Ultra 5/7/9 are the new Core i3/5/7, and AMD made a similar shift upwards. In fact, they pretty much killed everything below the 5; so not just i3/Ultra 3/Ryzen 3, but also the Athlons and Celerons. All while the 5 stayed pretty much at the same price, meaning both Intel and AMD have pretty much killed the budget CPU segment now.

If the top Ryzen 9 SKU is 24 cores, there is no way the Ryzen 5 is only going be 6 cores. With 12 core CCD's, they are going to have a hard time getting a enough failed yields for 8 core chips. They are not going to be enough dies with at least 5 cores in the CCD to ship in volume anywhere close to Zen 6 launch.
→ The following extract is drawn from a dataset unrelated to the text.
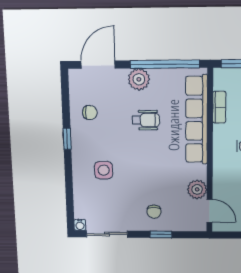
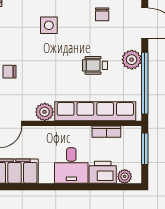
wheelchair: (146, 120) -> (95, 65), turned 90
plant: (197, 189) -> (45, 112), moved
They aren't going to junk dies that could be used for 8 core or above chips just keep the Ryzen 5's at 6 cores.

I'll rephrase to show you the ranges I had in mind:

Ryzen 9: 24 cores, 20 cores, 16 cores

Ryzen 7: 12 cores, 10 cores

Ryzen 5: 8 cores, 6 cores

I mean, even the 7400 is a Ryzen 5. But it's so cut down it should have been a Ryzen 3 despite having 6 cores, as it has strongly reduced clock speeds (the 7600X has a higher base clock than this thing has turbo; even the mobile Ryzen 3 7440U boosts higher) and just half the L3 cache.

In other words, it's most likely based on the Zen4c and not the full-size Zen 4 cores. So despite the core count is the same, there should be big performance gap between this CPU and the rest of the Ryzen 5

Hence why I think the Ryzen 3 and Ultra 3 are dead and buried: They both rather pass them off as Ryzen/Ultra 5 even if functionally they would be a Ryzen/Ultra 3, if not even an Athlon/Celeron.